Security Scores
3 min read
Every MCP server analyzed by MCP Hub receives an automated security score from 0 to 100. This score provides a single, comparable measure of the package’s overall security posture.
Overview
The security score is composed of three weighted components:
| Component | Weight | What It Measures |
|---|---|---|
| Security | 50% | Vulnerabilities found in the code |
| Supply Chain | 30% | Health of dependencies |
| Maturity | 20% | Code quality and project health |
Score Components
Security (50% weight)
The security component evaluates the code itself for vulnerabilities across 14 classes:
- Number and severity of findings (Critical, High, Medium, Low)
- Vulnerability classes detected (injection, data exfiltration, privilege escalation, insecure deserialization, etc.)
- Exploitability assessment
- Critical findings apply a heavy penalty to this component
A package with zero findings scores 100 on this component. Each finding reduces the score proportionally to its severity.
Supply Chain (30% weight)
The supply chain component evaluates dependencies:
- Known CVEs in direct and transitive dependencies
- Pinned vs. floating dependency versions (pinned versions score higher)
- Total number of transitive dependencies (fewer is better)
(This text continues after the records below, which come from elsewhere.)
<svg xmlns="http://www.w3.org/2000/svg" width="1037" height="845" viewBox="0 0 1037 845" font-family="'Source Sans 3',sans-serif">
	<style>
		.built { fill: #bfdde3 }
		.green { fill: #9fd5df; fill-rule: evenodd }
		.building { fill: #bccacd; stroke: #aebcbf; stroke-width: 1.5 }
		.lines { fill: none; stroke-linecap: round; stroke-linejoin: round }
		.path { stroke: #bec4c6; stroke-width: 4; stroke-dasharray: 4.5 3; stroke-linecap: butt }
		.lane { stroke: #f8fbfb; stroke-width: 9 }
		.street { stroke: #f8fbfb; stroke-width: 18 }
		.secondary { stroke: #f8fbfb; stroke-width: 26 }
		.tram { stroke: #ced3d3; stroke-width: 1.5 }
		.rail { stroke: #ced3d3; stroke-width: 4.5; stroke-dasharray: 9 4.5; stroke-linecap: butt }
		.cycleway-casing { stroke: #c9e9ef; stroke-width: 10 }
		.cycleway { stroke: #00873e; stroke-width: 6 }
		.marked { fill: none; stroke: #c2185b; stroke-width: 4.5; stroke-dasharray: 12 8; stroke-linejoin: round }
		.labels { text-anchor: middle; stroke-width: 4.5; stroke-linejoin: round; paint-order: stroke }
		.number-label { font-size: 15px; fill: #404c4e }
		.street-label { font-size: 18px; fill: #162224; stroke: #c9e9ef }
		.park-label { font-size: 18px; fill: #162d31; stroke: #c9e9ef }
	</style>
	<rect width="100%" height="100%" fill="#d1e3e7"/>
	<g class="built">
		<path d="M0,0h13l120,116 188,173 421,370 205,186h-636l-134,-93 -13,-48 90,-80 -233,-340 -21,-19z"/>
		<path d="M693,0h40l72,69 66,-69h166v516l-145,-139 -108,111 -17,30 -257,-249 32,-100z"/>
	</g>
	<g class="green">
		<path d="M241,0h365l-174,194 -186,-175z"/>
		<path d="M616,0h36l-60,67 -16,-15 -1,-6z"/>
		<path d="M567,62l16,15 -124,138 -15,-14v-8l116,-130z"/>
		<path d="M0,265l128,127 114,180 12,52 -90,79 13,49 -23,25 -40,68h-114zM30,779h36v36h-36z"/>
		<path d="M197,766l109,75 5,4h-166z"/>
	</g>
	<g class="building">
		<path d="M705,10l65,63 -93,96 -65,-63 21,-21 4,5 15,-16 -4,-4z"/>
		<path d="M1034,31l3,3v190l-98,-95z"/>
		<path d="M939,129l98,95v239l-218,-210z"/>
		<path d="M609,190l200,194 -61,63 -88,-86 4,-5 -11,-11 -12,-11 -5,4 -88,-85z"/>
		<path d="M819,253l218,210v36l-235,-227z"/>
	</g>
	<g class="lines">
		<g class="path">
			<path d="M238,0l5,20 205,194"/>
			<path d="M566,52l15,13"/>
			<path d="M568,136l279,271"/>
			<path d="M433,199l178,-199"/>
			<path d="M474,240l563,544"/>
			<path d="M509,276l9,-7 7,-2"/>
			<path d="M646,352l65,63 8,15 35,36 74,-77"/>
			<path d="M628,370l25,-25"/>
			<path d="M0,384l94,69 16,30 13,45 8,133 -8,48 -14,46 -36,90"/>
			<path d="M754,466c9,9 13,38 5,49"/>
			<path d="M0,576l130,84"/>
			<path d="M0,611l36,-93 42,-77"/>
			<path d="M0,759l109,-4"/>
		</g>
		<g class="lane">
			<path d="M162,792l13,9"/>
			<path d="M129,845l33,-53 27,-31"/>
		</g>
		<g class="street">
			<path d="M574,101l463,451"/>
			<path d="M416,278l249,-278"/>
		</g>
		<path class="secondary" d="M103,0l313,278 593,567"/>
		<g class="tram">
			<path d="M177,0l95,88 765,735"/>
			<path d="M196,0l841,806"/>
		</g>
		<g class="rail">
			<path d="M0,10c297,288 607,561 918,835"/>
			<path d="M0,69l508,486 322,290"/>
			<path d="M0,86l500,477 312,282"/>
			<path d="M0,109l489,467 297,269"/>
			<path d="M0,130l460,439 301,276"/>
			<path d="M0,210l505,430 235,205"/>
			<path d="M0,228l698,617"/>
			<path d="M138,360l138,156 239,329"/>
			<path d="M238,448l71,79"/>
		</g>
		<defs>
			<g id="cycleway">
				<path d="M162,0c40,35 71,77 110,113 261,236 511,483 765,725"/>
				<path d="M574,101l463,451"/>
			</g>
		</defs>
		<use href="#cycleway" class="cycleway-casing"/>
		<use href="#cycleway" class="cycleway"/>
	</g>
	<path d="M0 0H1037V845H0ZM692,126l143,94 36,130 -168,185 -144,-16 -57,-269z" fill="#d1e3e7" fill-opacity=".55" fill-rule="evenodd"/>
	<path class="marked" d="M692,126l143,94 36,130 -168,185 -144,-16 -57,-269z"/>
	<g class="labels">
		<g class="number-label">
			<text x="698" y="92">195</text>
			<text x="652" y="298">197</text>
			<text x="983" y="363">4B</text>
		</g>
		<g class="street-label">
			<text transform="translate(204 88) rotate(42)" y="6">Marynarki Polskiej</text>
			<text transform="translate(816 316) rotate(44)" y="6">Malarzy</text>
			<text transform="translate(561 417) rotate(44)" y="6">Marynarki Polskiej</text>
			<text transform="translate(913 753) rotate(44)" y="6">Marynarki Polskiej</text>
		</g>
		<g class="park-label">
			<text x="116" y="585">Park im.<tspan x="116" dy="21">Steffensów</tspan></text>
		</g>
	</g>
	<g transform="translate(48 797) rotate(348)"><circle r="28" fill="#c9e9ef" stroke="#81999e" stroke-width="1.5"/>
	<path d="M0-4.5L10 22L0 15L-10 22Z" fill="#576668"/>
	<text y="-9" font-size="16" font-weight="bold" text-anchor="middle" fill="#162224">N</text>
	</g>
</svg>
- Dependency freshness (outdated dependencies reduce the score)
Maturity (20% weight)
The maturity component evaluates project health signals:
- Code quality indicators
- Documentation presence
- Testing indicators
- Repository health (recent commits, issue responsiveness)
Score Calculation
Each component is independently scored from 0 to 100, then combined using the weighted formula:
Final Score = (Security x 0.50) + (Supply Chain x 0.30) + (Maturity x 0.20)
Example: A package with Security = 90, Supply Chain = 75, Maturity = 80 would receive:
(90 x 0.50) + (75 x 0.30) + (80 x 0.20) = 45 + 22.5 + 16 = 83.5 --> 84
Letter Grades
Scores map to letter grades for quick visual identification:
| Score Range | Grade | Color |
|---|---|---|
| 90 – 100 | A | Green |
| 80 – 89 | B | Green |
| 70 – 79 | C | Yellow |
| 60 – 69 | D | Yellow |
| 0 – 59 | F | Red |
Score Thresholds and Certification
Scores directly determine the maximum certification level a package can achieve:
| Threshold | Significance |
|---|---|
| >= 90 | Eligible for Level 3 certification (Runtime Certified, future) |
| >= 80 | Eligible for Level 2 certification (Security Certified) |
| >= 60 | Eligible for Level 1 certification (Static Verified) |
| < 60 | Level 0 only (Integrity Verified); --trust flag required to run without a policy override |
See Certification Levels for details on each tier.
Improving Your Score
If your MCP server has a low score, here are the most impactful actions you can take, ordered by effect:
- Fix reported security findings – This has the biggest impact since Security carries 50% of the weight. Address Critical and High severity findings first.
- Pin all dependency versions – Replace floating versions (e.g.,
^1.0.0) with exact pins (e.g.,1.0.2) to improve Supply Chain scoring. - Remove unused dependencies – Fewer dependencies means a smaller attack surface and fewer potential CVEs.
- Update outdated dependencies – Bring dependencies to their latest patched versions.
- Add tests and documentation – Improves the Maturity component.
- Re-scan after making changes – Push a new version or trigger a re-analysis to see your updated score.
Score Freshness
Scores are computed at the time of analysis and are associated with a specific version. When you publish a new version, it receives a fresh analysis and a new score. Previous version scores remain unchanged.